PROBLEM DETAILS
Reproduce the records below exactly, but only between the lines holding "[<cite>Example</cite>](#example) and [<cite>Example" and "get started with.", inclusive.

Data extracted from a collection
[Start of section]

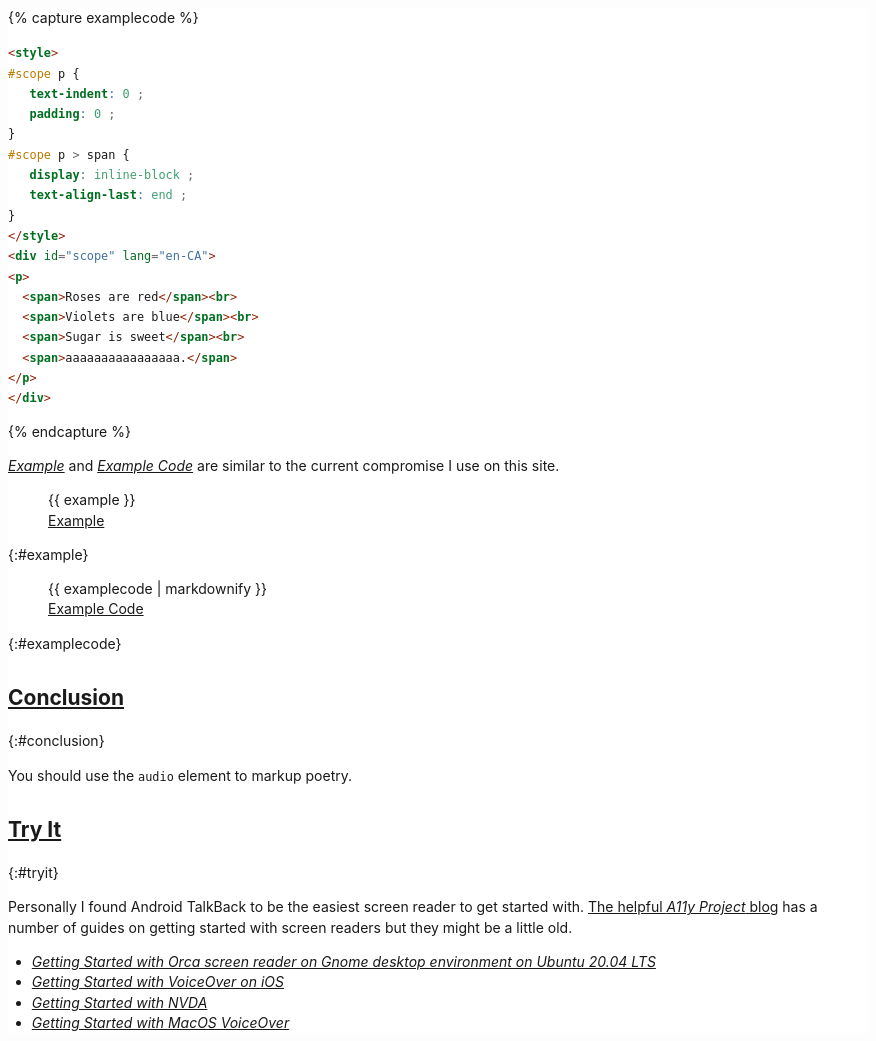 {% capture examplecode %}
```html
<style>
#scope p {
   text-indent: 0 ;
   padding: 0 ;
}
#scope p > span {
   display: inline-block ;
   text-align-last: end ;
}
</style>
<div id="scope" lang="en-CA">
<p>
  <span>Roses are red</span><br>
  <span>Violets are blue</span><br>
  <span>Sugar is sweet</span><br>
  <span>aaaaaaaaaaaaaaaa.</span>
</p>
</div>
```
{% endcapture %}


[<cite>Example</cite>](#example) and [<cite>Example Code</cite>](#examplecode) are similar to
the current compromise I use on this site.

<figure>
{{ example }}
<figcaption><a href="#example">Example</a></figcaption>
</figure>
{:#example}

<figure>
{{ examplecode | markdownify }}
<figcaption><a href="#examplecode">Example Code</a></figcaption>
</figure>
{:#examplecode}


## [Conclusion](#conclusion)
{:#conclusion}

You should use the `audio` element to markup poetry.

## [Try It](#tryit)
{:#tryit}

Personally I found Android TalkBack to be the easiest screen reader to
get started with. <a href="https://www.a11yproject.com">The helpful
<cite>A11y Project</cite> blog</a> has a number of guides on getting
started with screen readers but they might be a little old.

- <a href="https://www.a11yproject.com/posts/getting-started-with-orca"><cite>Getting Started with Orca screen reader on Gnome desktop environment on Ubuntu 20.04 LTS</cite></a>
- <a href="https://www.a11yproject.com/posts/getting-started-with-voiceover-ios"><cite>Getting Started with VoiceOver on iOS</cite></a>
- <a href="https://www.a11yproject.com/posts/getting-started-with-nvda"><cite>Getting Started with NVDA</cite></a>
- <a href="https://www.a11yproject.com/posts/getting-started-with-voiceover"><cite>Getting Started with MacOS VoiceOver</cite></a>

[End of section]

RESULT FOR THIS EXERCISE
[<cite>Example</cite>](#example) and [<cite>Example Code</cite>](#examplecode) are similar to
the current compromise I use on this site.

<figure>
{{ example }}
<figcaption><a href="#example">Example</a></figcaption>
</figure>
{:#example}

<figure>
{{ examplecode | markdownify }}
<figcaption><a href="#examplecode">Example Code</a></figcaption>
</figure>
{:#examplecode}


## [Conclusion](#conclusion)
{:#conclusion}

You should use the `audio` element to markup poetry.

## [Try It](#tryit)
{:#tryit}

Personally I found Android TalkBack to be the easiest screen reader to
get started with. <a href="https://www.a11yproject.com">The helpful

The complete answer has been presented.